Ante un Poder Legislativo indolente y en constante parálisis, resulta cuestionable transitar a un esquema en el que a los poderes que tiene, y que no ejerce plenamente, se le sumen nuevas potestades que conllevan el riesgo de mantener la captura del Congreso por obra de los partidos políticos, que hoy día se han convertido en los mayores extractores de rentas estatales.

Lo que está en juego en la elección mexicana es poner fin a una serie de condiciones estructurales e institucionales que han degradado el espacio público, minado la confianza en la política y contaminado a la sociedad a partir de la extensión tentacular de amplias redes de corrupción que hoy llegan a todos los grupos organizados: partidos, sindicatos, gremios, corporaciones.

Lo que está en juego en la elección mexicana es la apuesta por un gobierno que tenga la determinación firme y el valor necesario para poner fin a un vasto sistema de privilegios centenarios, a una serie inconfesable de arreglos corporativos que conllevan la colusión de intereses gremiales y estatales, y a vasos comunicantes a través de los cuales se extienden relaciones de connivencia orientadas a la extracción de rentas estatales.

El final del sindicalismo corporativo, la limpieza de las instituciones del Estado en todos los órdenes de gobierno y el predominio de controles institucionales que limiten el abuso del poder son hoy grandes pendientes de la agenda política.
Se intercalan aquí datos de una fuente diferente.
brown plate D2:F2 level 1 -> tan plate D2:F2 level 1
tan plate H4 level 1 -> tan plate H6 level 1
Más allá de políticas clientelarmente orientadas, que lo único que logran es la perpetuación de la pobreza ancestral, se requiere un rediseño institucional que depure la vida pública de lacras centenarias y que vincule colectivamente a la sociedad con base en un proyecto ampliamente compartido; no debería estar en juego el cambio ornamental de las instituciones estatales, sino la transformación de las relaciones entre el gobierno y la ciudadanía, para hacer frente a los problemas de representatividad, pérdida de confianza, desigualdad lacerante, corrupción institucionalizada e inseguridad estructural.
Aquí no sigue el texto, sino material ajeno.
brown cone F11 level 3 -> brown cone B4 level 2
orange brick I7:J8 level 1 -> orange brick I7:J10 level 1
Este giro copernicano de nuestro sistema político es lo que realmente está en juego en la elección del 1 de julio y no el relevo de élites. No se trata de que se quiten unos para que se pongan otros, sino de transformar las relaciones entre el poder y la ciudadanía, lo que conlleva un auténtico cambio de régimen, y no nada más la creación, sustitución o desaparición de burocracias que han secuestrado la agenda de los cambios sociales necesarios. Al final de cuentas, si esperamos que nuestros problemas los resuelva un líder inspirado y omnipotente, estamos confundiendo a nuestros limitados políticos con dioses providentes.
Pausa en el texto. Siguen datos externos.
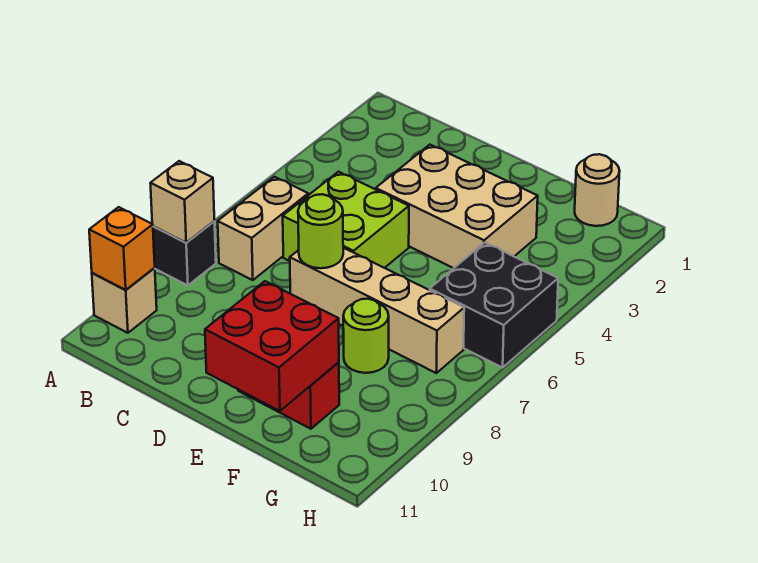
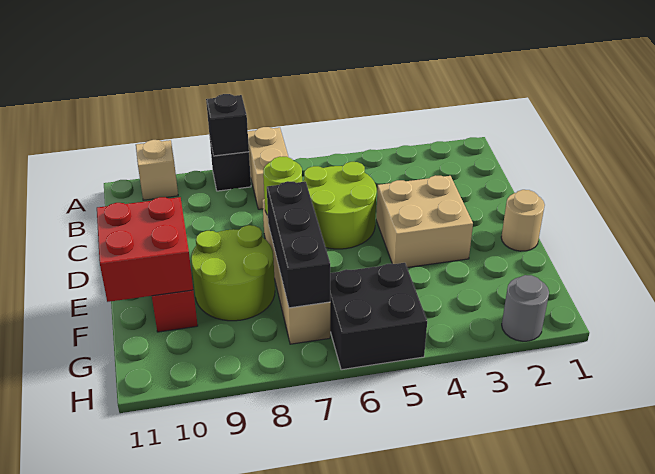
tan brick A8 level 2 -> black brick A8 level 2
orange brick A10 level 2 -> none
tan brick B6:B7 level 1 -> tan brick A7:B7 level 1
lime brick C5:D6 level 1 -> lime round brick C5:D6 level 1
tan brick D3:F4 level 1 -> tan brick D3:E4 level 1
none -> black brick E7:G7 level 2
lime round brick F8 level 1 -> lime round brick E8:F9 level 1
tan round brick G1 level 1 -> tan round brick E1 level 1
none -> grey round brick H2 level 1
Así que el 1 de julio los mexicanos votaremos, muchos con la idea romántica de que alguno de los candidatos logrará el ansiado cambio para mejor, pero unos pocos con la certeza de que mientras no haya un nuevo pacto social incluyente, que obligue a que el gobierno impulse una agenda innovadora y transformadora, seguiremos como desde hace algunos años, creyendo que esta elección sí es «la buena», para luego desencantarnos con el gobierno en turno y rumiar durante años la esperanza de que la próxima elección será la decisiva.